WHAT YOU WILL DO
Copy out each line of the data that includes the string "Profile".

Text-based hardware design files
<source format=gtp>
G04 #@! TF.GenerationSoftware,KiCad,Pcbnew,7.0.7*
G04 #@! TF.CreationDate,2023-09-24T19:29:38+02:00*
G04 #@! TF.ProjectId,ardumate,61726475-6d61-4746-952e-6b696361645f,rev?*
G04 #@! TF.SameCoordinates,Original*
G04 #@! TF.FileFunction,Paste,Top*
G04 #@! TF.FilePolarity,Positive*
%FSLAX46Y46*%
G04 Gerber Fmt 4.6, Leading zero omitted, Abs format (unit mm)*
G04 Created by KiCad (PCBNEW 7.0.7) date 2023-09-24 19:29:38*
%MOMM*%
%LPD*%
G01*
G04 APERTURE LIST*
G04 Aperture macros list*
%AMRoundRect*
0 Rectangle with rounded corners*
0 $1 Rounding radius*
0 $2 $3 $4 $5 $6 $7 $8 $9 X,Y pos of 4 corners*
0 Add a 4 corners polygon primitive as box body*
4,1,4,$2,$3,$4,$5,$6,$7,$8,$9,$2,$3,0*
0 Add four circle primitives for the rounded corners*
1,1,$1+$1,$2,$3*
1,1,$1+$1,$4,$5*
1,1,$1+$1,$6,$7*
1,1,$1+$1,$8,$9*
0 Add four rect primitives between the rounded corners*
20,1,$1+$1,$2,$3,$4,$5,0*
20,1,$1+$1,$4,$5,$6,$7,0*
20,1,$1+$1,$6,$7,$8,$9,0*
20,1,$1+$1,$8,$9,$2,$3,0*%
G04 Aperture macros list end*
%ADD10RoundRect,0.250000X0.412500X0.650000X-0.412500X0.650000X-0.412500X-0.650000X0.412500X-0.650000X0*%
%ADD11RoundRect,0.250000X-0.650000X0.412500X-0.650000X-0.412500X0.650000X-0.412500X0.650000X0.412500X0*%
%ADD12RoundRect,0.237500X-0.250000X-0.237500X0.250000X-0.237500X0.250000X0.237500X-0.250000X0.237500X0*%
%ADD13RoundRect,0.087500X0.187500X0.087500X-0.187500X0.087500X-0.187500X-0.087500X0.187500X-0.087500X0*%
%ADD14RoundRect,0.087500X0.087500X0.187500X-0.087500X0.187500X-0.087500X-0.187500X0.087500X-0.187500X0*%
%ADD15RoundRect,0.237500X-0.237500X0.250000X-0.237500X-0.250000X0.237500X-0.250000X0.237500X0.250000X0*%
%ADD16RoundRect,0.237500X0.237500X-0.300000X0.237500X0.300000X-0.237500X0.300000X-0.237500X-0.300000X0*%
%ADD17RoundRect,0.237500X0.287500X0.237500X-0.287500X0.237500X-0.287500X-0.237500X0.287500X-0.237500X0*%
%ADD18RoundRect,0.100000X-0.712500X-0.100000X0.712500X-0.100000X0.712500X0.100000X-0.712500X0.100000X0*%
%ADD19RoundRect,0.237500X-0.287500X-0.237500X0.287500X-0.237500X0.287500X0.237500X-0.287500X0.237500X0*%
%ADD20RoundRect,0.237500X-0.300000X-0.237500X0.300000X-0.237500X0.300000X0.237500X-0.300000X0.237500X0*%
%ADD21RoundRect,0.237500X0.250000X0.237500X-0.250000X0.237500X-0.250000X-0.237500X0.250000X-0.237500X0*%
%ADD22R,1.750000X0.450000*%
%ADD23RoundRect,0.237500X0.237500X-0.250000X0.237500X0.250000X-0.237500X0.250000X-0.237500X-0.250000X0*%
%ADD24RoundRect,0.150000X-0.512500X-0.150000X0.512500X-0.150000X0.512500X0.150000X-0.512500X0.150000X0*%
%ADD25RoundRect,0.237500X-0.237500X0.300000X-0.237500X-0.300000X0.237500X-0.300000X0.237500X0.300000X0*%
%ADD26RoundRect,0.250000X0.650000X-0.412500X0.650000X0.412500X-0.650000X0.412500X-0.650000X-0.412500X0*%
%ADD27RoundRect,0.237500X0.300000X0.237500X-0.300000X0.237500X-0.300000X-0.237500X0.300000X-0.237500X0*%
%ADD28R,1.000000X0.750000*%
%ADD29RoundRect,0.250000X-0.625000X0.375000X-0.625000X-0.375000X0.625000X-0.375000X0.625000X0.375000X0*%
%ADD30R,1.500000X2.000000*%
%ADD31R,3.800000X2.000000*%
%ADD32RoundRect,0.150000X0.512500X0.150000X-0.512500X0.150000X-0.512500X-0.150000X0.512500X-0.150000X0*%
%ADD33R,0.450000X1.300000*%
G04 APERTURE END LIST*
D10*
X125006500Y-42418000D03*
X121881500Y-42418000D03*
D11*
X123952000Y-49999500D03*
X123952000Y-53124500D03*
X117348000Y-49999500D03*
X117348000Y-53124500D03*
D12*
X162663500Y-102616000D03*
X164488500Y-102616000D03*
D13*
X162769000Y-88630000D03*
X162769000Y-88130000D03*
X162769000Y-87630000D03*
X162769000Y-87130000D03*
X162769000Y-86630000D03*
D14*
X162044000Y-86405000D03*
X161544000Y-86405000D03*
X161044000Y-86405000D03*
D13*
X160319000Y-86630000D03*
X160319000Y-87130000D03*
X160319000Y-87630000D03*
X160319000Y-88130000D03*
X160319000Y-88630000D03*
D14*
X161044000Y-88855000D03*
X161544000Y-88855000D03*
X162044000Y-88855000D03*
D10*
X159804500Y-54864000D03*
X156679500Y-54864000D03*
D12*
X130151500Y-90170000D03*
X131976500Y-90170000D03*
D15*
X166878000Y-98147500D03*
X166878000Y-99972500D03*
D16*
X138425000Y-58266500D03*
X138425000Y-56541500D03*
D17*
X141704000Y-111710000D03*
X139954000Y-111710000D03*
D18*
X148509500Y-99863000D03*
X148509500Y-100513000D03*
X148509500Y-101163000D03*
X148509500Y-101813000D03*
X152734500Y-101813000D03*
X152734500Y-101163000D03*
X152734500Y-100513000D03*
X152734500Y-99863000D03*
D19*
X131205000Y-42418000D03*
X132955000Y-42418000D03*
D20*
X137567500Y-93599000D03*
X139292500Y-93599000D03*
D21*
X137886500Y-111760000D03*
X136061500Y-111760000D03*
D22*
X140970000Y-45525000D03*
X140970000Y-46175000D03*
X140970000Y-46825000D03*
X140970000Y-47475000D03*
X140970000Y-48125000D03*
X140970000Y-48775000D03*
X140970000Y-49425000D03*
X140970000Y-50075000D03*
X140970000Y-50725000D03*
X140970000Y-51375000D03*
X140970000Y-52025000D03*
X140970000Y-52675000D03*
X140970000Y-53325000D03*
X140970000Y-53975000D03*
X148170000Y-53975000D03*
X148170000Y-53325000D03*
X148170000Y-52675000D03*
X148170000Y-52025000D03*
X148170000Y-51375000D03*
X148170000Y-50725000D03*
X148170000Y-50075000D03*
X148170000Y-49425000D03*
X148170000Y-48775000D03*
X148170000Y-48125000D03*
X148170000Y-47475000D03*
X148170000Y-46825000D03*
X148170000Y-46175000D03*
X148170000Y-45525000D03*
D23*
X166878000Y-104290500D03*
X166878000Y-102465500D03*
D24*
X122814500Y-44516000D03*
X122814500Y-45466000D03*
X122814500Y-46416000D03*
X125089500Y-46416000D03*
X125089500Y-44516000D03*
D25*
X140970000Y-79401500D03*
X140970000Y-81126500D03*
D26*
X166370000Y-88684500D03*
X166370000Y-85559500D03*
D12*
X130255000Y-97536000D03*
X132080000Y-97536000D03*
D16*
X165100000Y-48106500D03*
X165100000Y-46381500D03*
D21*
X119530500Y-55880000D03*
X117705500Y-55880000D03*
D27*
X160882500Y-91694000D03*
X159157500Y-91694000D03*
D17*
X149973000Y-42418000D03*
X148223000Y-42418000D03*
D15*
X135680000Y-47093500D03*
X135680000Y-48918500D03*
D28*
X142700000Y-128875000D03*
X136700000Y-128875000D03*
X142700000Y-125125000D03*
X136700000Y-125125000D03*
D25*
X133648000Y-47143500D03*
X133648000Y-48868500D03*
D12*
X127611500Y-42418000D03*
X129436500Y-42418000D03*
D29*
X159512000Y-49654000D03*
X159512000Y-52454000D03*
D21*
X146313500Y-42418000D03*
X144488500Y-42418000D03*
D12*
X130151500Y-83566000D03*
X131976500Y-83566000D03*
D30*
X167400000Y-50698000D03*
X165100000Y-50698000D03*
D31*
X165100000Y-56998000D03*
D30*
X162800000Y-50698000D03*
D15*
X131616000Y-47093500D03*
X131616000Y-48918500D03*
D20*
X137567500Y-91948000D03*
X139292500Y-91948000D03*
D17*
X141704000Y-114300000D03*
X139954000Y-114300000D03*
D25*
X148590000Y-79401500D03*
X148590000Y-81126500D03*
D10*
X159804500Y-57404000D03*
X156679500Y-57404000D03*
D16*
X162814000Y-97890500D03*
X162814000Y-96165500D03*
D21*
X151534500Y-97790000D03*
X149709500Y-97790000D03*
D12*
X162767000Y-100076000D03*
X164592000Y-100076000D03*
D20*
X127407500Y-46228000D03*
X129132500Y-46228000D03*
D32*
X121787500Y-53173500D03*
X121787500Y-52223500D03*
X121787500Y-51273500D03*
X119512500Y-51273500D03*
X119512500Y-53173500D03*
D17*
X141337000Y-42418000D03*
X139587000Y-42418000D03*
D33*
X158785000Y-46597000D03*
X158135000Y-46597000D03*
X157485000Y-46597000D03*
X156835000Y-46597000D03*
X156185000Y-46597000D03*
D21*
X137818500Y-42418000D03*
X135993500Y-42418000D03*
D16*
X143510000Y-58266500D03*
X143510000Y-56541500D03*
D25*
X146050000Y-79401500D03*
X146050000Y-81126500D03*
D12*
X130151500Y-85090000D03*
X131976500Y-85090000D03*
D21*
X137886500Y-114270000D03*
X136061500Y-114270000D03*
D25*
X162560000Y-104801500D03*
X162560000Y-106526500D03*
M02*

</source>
--
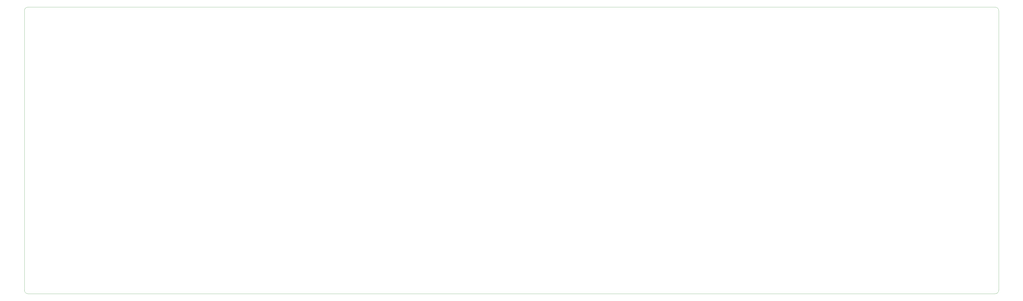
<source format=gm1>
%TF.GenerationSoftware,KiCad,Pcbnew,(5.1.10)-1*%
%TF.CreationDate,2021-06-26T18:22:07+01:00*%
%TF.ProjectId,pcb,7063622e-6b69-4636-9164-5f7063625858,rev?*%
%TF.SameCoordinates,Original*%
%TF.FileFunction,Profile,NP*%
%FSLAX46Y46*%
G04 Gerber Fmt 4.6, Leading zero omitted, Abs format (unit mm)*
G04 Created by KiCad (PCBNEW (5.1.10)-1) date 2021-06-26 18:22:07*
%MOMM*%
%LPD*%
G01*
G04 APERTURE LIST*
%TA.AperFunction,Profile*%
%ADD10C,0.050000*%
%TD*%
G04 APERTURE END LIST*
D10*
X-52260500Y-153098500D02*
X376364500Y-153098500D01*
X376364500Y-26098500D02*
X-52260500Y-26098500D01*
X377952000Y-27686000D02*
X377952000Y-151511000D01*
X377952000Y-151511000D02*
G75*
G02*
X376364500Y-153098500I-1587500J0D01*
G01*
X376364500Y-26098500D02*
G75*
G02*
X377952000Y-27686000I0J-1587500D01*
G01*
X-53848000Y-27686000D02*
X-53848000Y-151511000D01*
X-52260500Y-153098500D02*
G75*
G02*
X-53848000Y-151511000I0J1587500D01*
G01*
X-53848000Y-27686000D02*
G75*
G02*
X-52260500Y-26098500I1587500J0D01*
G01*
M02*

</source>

RESULT BELOW
%TF.FileFunction,Profile,NP*%
%TA.AperFunction,Profile*%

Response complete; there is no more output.